NCAA Agrees to $2.8 Billion Revenue Share with Athletes in Historic Settlement
The way collegiate sports look, feel and operate has very likely changed overnight after the NCAA agreed to a $2.8 billion settlement that will pay past and present athletes from a revenue share model.
For past players this settlement will attempt to make whole athletes who missed out on NIL money from 2016 and onwards, which will be paid out over a 10-year period.
Perhaps the most important part of this settlement is that each conference will be able to share its television revenue money with its athletes directly. This could come into effect as soon as fall of 2025 and include up to $21 million per power conference school. Those schools could then distribute that money as they see fit.

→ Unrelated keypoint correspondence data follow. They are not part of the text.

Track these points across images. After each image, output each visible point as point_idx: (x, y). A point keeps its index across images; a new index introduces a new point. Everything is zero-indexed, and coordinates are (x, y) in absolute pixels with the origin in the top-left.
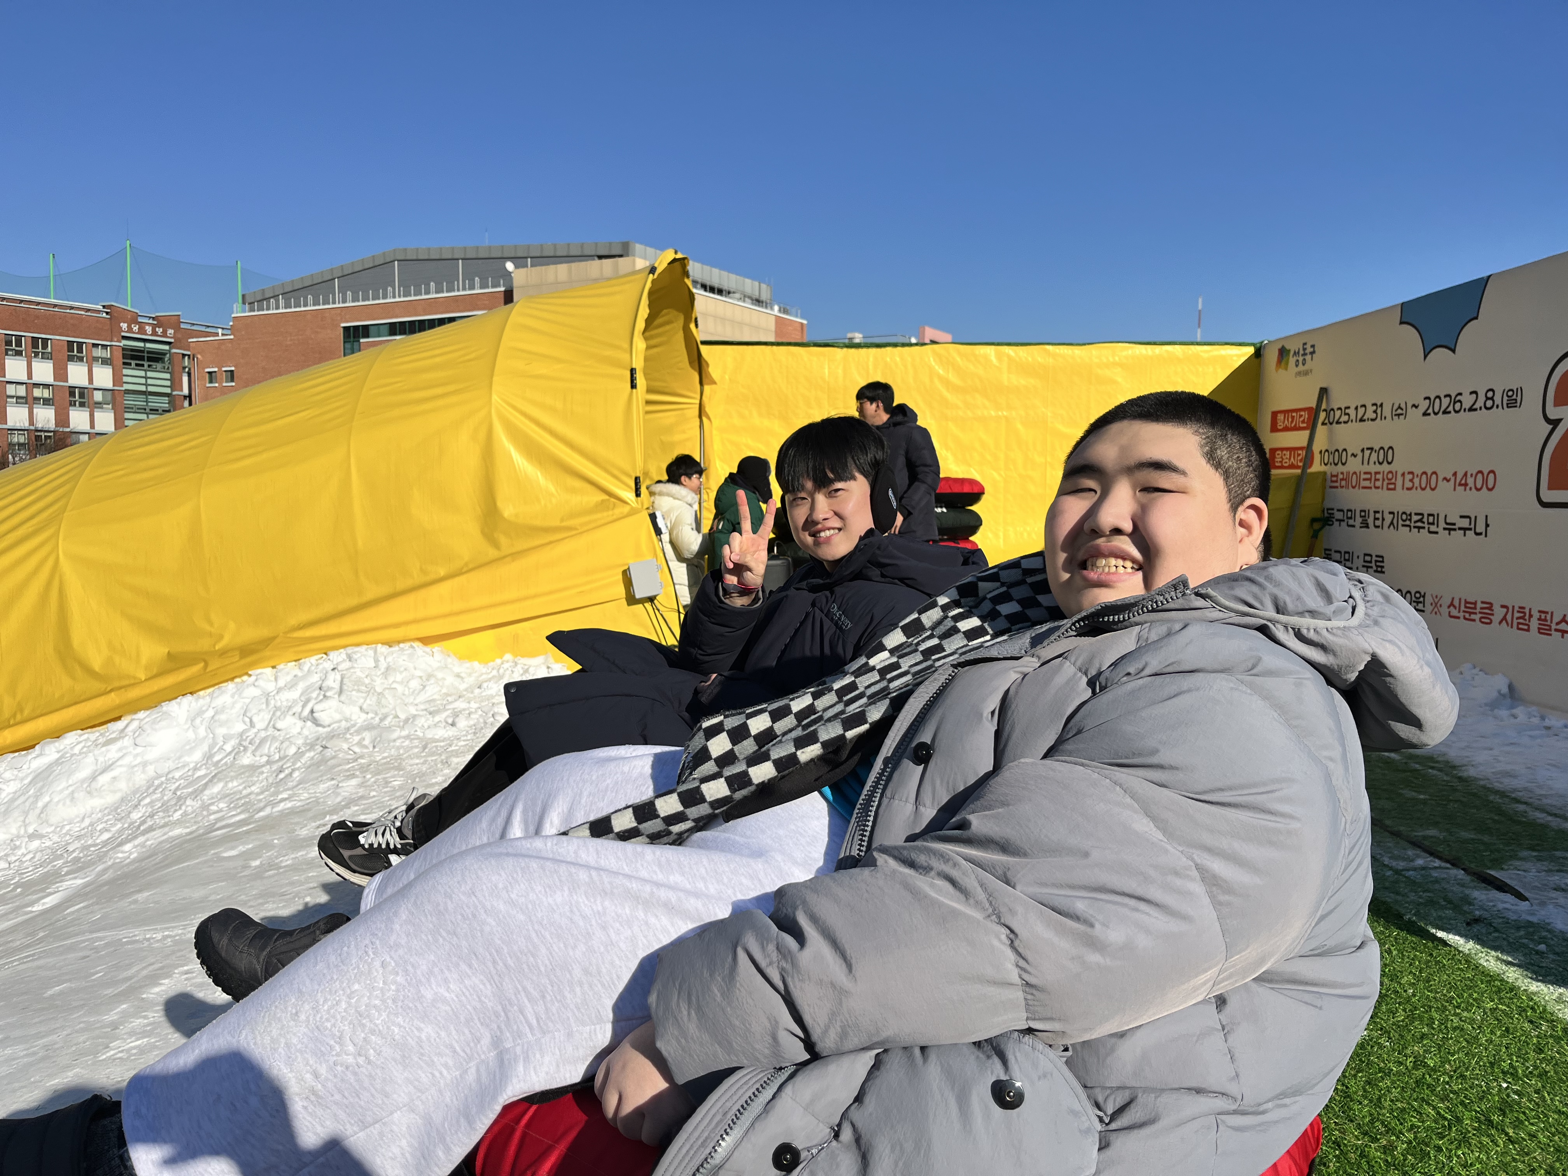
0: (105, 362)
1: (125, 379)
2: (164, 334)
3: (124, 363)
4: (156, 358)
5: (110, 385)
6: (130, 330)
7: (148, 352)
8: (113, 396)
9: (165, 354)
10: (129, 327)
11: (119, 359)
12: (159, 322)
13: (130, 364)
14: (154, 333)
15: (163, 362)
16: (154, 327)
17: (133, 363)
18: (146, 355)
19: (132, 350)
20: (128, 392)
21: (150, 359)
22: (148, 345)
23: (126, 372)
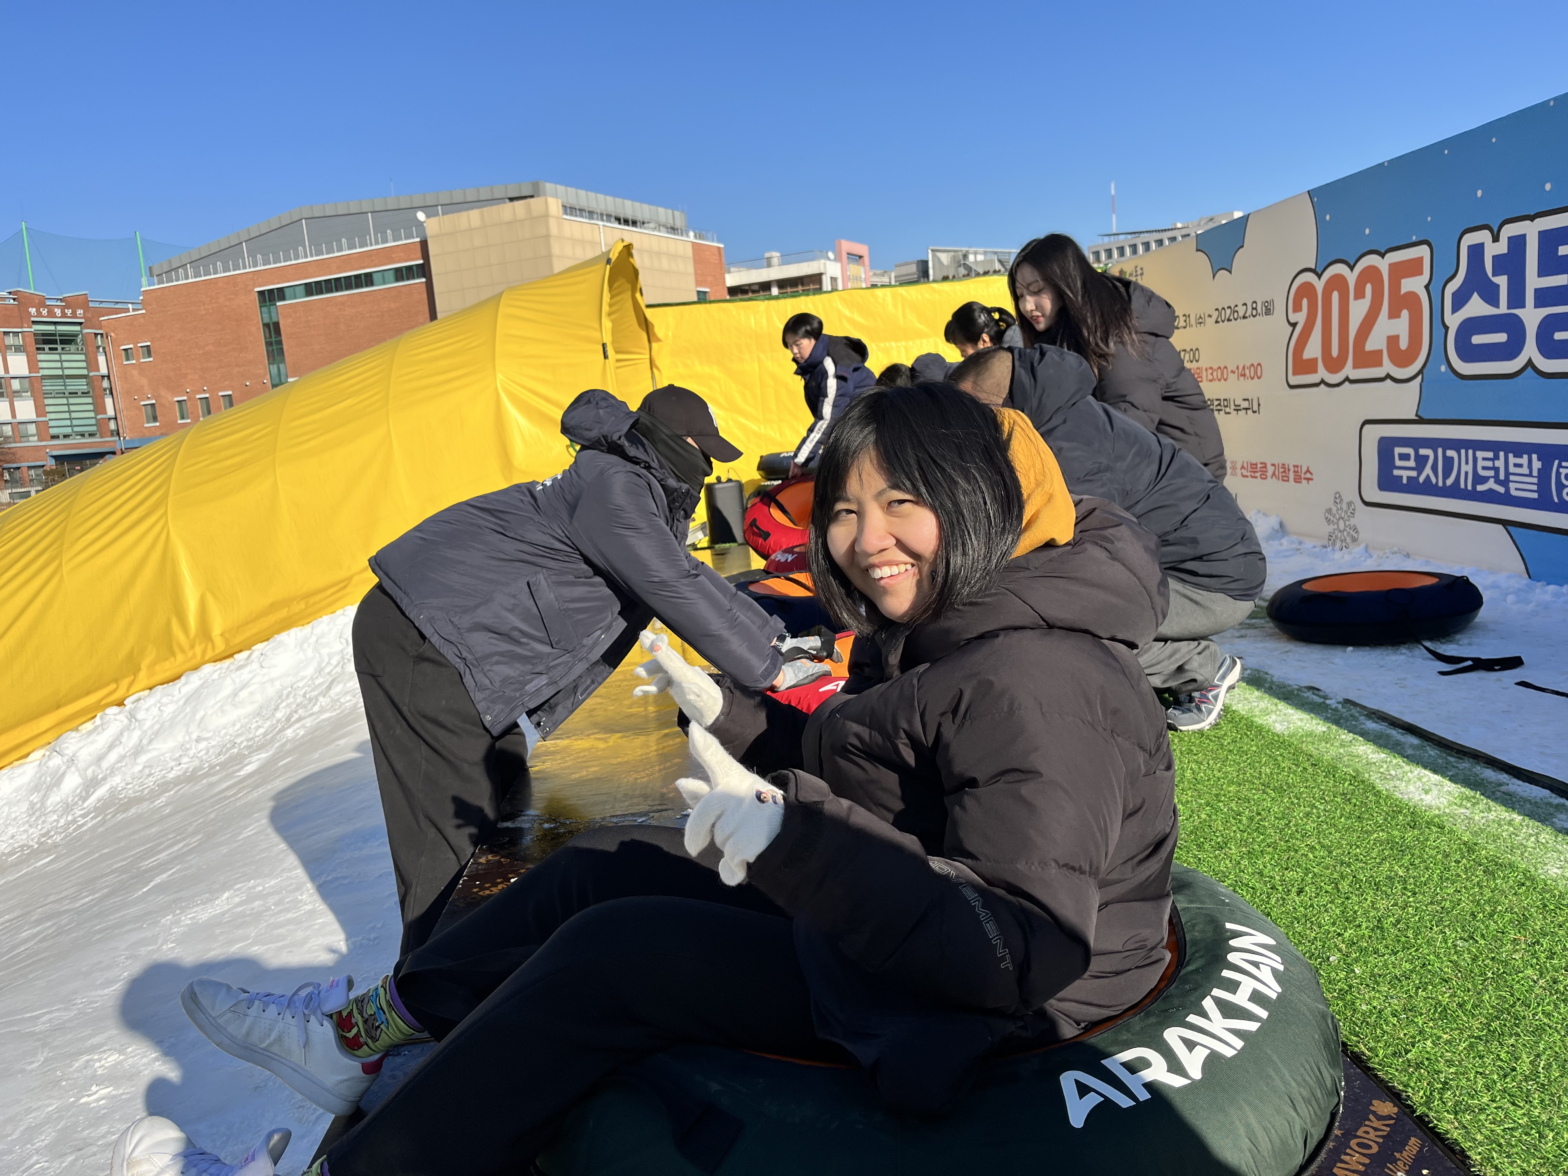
0: (18, 349)
1: (41, 365)
2: (74, 315)
3: (38, 349)
4: (68, 340)
5: (25, 372)
6: (39, 314)
7: (60, 335)
8: (31, 384)
9: (76, 336)
10: (38, 311)
11: (32, 347)
12: (68, 303)
13: (44, 349)
14: (64, 315)
15: (77, 344)
16: (63, 308)
17: (47, 347)
18: (58, 338)
19: (43, 335)
20: (44, 377)
21: (63, 342)
22: (60, 328)
23: (41, 357)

The NCAA will cover 41-percent of the costs of the settlement while the power conferences will pitch in 24-percent of the costs. Meanwhile, the Group of 5 conferences will cover 10-percent while the second division of Division I football and non-football D-1 schools will pick up the rest of the tab.
On the surface it looks like an equitable move. However, it will change the way collegiate athletics operates all the way down to recruitment.
One of the largest concerns is how these schools will allocate money to respective sports. Many are worried that the "smaller" sports may be on the outside looking in at many schools when it comes to funding. This could lead to program cuts while the focus remains heavily on the revenue drivers such as football and baseball.
It will also give the wealthiest schools an even greater advantage than they already have when it comes to recruiting the top talent, which will only widen the divide between the top programs and the smaller schools hoping to compete in the landscape.
The long-term effects of this historic settlement remain to be seen but the way athletes get recruited and how they get paid has forever changed.